More gradient descent

Date: 2024-04-07 ｜ Author: Jason Eveleth

Table of Contents

Issues with my last post
What is the right thing
Transpose maps
Why is the “steepest ascent” = the transpose?
Some real-world examples
Wrapping Up
Interactive plot

Issues with my last post

Even after I finished my last post, I didn't feel like I had fully addressed the overall meaning and motivation. The first thing that bothered me was that it felt like I was using the transpose of the derivative as an "inverse" map. But the transpose of the gradient obviously isn't an inverse. We're not able to map from the tangent space at $f(\bm{x})$ to the tangent space at $\bm{x}$ . In the last post, I showed that the types work out (all the dual spaces line up), but that doesn't explain why the result is useful. I was missing the fact that we're not actually mapping some "target" value from the loss functions' tangent space into the input's tangent space. Instead, it turns out the transpose of the gradient is directly the value we want, and we're just calculating efficiently.

I'd like to thank Aidan Hennessey proof-reading and revealing the hidden secrets of manifolds. Now, I will prove that the transpose is indeed the "right value" and explain what the "right value" even means.

What is the right thing

Figure 1: On the left, we see the input space $V$ and the tangent space at $\bm{x}$ which contains $\bm{h}$ . On the right we have our output space $W$ . Note that $Df(\bm{x})\bm{h}$ is in the tangent space at $f(\bm{x})$ . There is an interactive version of this plot here

For gradient ascent (descent is in the opposite direction since we're on a plane), our goal is to maximize $f$ by finding the locally best direction. That is we want $\delta$ -length vector $\bm{h}$ (in the tangent space of the input) such that it maximizes $f$ :

\underset{\|h\|= \delta}{\operatorname*{argmax}\,} f(\bm{x} + \bm{h})

Questions to answer:
a) In the records, from the start through the line holding "## the literature is the time", inclusive, update each "Collectible Set" to "Collection" and give those lines again with nothing else changed.
b) Go on with the post about gradient descent from the point where it stops.

[Excerpts from a dataset]
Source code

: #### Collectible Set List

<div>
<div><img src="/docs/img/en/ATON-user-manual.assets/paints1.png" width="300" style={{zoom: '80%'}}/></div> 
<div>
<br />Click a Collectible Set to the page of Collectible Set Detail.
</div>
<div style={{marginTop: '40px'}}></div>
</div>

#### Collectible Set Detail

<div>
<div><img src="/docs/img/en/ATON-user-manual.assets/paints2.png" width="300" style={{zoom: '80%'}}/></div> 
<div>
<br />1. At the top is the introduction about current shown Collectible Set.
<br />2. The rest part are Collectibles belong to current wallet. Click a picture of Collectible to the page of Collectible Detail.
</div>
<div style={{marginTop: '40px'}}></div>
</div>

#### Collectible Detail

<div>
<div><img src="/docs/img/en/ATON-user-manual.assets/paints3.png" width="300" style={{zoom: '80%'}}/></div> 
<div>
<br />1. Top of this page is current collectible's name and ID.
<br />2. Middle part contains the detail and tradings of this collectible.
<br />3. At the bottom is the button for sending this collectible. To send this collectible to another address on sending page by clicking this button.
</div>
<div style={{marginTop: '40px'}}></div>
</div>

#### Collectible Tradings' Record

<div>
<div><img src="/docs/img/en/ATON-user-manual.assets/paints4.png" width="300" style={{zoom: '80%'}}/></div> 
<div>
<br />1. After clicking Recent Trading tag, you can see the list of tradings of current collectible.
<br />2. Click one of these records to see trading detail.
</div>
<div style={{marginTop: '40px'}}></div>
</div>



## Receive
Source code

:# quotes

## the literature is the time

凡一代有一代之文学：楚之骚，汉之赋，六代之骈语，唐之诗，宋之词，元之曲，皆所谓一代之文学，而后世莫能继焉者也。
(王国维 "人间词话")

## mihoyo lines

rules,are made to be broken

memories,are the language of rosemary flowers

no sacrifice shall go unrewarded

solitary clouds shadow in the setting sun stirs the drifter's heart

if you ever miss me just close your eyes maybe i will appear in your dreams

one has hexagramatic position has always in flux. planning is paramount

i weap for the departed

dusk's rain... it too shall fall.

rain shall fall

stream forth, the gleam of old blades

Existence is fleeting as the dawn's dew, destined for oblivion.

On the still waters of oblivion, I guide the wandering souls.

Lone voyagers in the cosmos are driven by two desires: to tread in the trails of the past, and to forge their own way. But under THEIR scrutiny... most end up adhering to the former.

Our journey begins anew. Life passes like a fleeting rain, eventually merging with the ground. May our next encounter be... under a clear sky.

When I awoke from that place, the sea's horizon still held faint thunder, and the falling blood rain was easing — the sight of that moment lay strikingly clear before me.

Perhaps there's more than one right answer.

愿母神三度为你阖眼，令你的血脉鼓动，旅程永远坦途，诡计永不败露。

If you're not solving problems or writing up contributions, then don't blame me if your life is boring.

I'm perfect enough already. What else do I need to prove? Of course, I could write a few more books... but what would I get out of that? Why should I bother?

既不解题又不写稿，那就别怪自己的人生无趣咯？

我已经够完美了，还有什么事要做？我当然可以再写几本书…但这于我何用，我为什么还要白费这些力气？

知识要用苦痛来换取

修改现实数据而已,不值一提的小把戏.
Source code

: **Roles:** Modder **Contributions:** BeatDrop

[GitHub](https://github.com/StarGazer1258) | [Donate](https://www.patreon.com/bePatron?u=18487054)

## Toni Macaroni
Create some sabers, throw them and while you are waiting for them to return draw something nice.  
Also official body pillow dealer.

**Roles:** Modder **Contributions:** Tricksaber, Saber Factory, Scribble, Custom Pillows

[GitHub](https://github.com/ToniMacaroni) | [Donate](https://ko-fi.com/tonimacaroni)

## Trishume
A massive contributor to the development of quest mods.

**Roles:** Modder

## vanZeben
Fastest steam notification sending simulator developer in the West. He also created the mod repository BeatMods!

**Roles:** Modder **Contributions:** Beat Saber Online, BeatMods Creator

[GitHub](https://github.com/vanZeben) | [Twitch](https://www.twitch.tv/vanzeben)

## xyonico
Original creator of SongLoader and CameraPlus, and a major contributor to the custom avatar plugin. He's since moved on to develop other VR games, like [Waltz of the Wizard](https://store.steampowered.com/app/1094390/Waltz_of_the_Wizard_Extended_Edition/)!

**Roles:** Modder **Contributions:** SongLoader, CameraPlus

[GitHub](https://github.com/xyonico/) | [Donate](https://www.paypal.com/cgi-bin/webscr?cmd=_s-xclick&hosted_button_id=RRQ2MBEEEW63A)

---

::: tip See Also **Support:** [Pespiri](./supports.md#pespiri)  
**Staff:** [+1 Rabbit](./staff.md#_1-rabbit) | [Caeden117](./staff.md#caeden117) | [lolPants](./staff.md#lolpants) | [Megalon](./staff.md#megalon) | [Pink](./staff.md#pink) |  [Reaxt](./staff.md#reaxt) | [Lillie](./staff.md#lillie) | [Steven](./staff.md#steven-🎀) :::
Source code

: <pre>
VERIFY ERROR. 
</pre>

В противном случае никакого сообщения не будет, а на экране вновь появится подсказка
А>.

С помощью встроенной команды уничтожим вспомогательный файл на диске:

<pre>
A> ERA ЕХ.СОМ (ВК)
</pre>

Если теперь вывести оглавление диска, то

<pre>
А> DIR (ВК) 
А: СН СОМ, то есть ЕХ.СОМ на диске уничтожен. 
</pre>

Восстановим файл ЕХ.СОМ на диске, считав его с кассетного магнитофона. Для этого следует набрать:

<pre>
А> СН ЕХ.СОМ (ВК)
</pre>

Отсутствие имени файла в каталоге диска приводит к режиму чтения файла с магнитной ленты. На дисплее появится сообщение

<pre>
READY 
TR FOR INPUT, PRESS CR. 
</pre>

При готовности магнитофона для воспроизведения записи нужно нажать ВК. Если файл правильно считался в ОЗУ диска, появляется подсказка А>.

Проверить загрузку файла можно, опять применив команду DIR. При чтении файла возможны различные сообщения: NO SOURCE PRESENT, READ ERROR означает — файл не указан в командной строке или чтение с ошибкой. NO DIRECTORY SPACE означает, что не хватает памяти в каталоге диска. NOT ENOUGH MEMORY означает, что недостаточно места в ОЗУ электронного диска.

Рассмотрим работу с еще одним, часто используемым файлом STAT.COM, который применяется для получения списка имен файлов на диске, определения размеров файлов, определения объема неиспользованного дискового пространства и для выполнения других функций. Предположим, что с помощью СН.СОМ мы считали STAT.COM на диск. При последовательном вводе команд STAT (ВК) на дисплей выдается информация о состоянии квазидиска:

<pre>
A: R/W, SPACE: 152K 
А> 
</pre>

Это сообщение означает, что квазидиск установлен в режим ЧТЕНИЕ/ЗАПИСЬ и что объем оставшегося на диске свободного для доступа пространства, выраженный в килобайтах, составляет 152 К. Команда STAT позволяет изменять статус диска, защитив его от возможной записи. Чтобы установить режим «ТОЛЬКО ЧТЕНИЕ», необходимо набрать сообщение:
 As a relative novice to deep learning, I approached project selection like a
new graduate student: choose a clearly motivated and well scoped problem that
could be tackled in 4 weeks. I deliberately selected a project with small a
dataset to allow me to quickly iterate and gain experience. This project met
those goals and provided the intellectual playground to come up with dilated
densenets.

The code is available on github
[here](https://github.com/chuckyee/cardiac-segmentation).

Task-by-task results:
a)
Source code

: #### Collection List

<div>
<div><img src="/docs/img/en/ATON-user-manual.assets/paints1.png" width="300" style={{zoom: '80%'}}/></div> 
<div>
<br />Click a Collection to the page of Collection Detail.
</div>
<div style={{marginTop: '40px'}}></div>
</div>

#### Collection Detail

<div>
<div><img src="/docs/img/en/ATON-user-manual.assets/paints2.png" width="300" style={{zoom: '80%'}}/></div> 
<div>
<br />1. At the top is the introduction about current shown Collection.
<br />2. The rest part are Collectibles belong to current wallet. Click a picture of Collectible to the page of Collectible Detail.
</div>
<div style={{marginTop: '40px'}}></div>
</div>

#### Collectible Detail

<div>
<div><img src="/docs/img/en/ATON-user-manual.assets/paints3.png" width="300" style={{zoom: '80%'}}/></div> 
<div>
<br />1. Top of this page is current collectible's name and ID.
<br />2. Middle part contains the detail and tradings of this collectible.
<br />3. At the bottom is the button for sending this collectible. To send this collectible to another address on sending page by clicking this button.
</div>
<div style={{marginTop: '40px'}}></div>
</div>

#### Collectible Tradings' Record

<div>
<div><img src="/docs/img/en/ATON-user-manual.assets/paints4.png" width="300" style={{zoom: '80%'}}/></div> 
<div>
<br />1. After clicking Recent Trading tag, you can see the list of tradings of current collectible.
<br />2. Click one of these records to see trading detail.
</div>
<div style={{marginTop: '40px'}}></div>
</div>



## Receive
Source code

:# quotes

## the literature is the time

b)
Where $\delta$ is a small constant. The rest of this post is about why the argmax happens to be $\bm{h} = Df(\bm{x})^{\intercal}.$

Transpose maps

Let $f$ be the function that we care about $V\to \mathbb{R}$ , from a vector space to the real numbers (we could actually choose any field we want, but most loss functions are of this form). Notice that the left side of this equation is a scalar

f(\bm{x} + \bm{f}) - f(\bm{x}) = Df(\bm{x})\bm{h}.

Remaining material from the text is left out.